Ceci étant, ce qui m’intéresse dans ce dialogue de Pilate avec Jésus c’est que ça vient interroger la royauté qui serait celle de Jésus, et ça vient en même temps nous donner à entendre que Pilate a perçu en cet homme qui lui a été livré par les autorités juives, il a perçu quelque chose de qui est cet homme qui dérange et qu’on veut mettre à mort. Que comprend-il exactement de sa royauté, on ne sait pas trop. La reconnaît-il pour faire un pied-de-nez aux autorités juives, peut-être un peu. En tout cas ça permet ce dialogue par lequel nous comprenons que la royauté du Christ n’est pas politique ni du même ordre que toute royauté terrestre.

Et c’est intéressant que Pilate reconnaissance d’une certaine façon que Jésus puisse être « Roi des Juifs », car le Roi véritable d’Israël c’est Dieu, Dieu lui-même. Sauf qu’à un moment de son histoire Israël a voulu être comme les autres peuples qui l’entouraient et Israël demandé à Dieu d’avoir un roi humain comme les autres – vous trouvez ça en 1S 8, c’est un texte intéressant…

En tout cas le véritable Roi d’Israël, le Roi des Juifs, c’est Dieu lui-même. Par contre sa royauté n’est pas du même ordre que les royautés humaines. Le Royaume de Dieu que Jésus est venu annoncer et manifester est un Royaume en germe là où nous vivrons l’Évangile, un Royaume qui ne veut pas conquérir mais permettre à chacun d’être pleinement lui-même et d’être libéré de tout ce qui nous empêche de vivre, de tout ce qui nous replie ou nous cloue au sol.

Le Royaume de Dieu c’est le Christ et son salut, c’est l’Évangile annoncé en paroles et en actes.

Et c’est très concret ce Royaume, c’est celui d’une fraternité véritable où chacun puisse trouver sa place et faire fructifier les dons que Dieu a déposés en lui, c’est le Royaume de celles et ceux qui voudront bien vivre l’appel à aimer, un appel que Dieu veut d’ailleurs adresser à chacun, quel qu’il soit, quelle que soit son histoire et où qu’il en soit de son chemin de foi, quel que soit aussi le mal qu’il est pu faire. Un royaume où le pardon face loi et soit force de vie ; un Royaume où l’on choisit de vivre la paix quoi qu’il en coûte, en tout cas de le vouloir et d’apprendre ; un Royaume où l’on croit en l’amour qui sauve et qui est du côté de la vie, pour tous.

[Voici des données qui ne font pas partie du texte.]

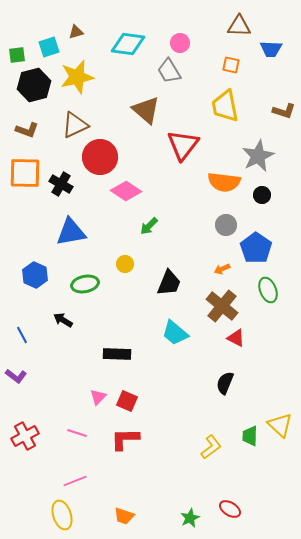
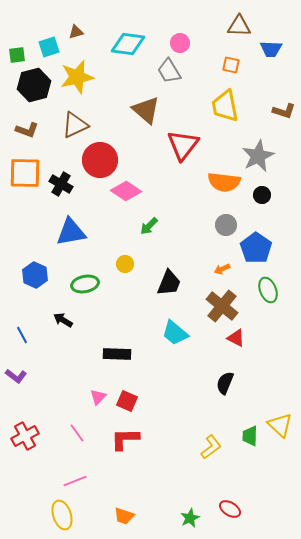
red circle at (100, 157): moved 3 px down
pink line at (77, 433): rotated 36 degrees clockwise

Dans ce Royaume, il n’y a plus ni maîtres ni esclaves, mais seulement des serviteurs, des serviteurs du Christ et de son Évangile, des hommes et des femmes qui acceptent de mettre leurs pas dans celui du Christ et de s’abaisser à hauteur de l’autre qui va croiser notre route. Pour l’entraîner avec nous sur ce chemin de vie qu’est celui que nous propose le Christ.

Alors c’est vrai, ça peut nous paraître un peu utopique, et il ne s’agit pas de déserter le monde pour se libérer de je ne sais quel système ou je ne sais quelle forme de royauté ou d’État – nous sommes incarnés. Mais justement, la royauté du Christ est un germe de vie déposé au cœur du monde, pour le transfigurer de l’intérieur, que nous y apportions plus de paix et de miséricorde, que nous y soyons humblement témoins d’amour et de pardon, témoins de cet amour sauveur de Dieu qui veut se fait proche, qui écoute l’autre, et qui l’aide à se relever pour continuer le chemin.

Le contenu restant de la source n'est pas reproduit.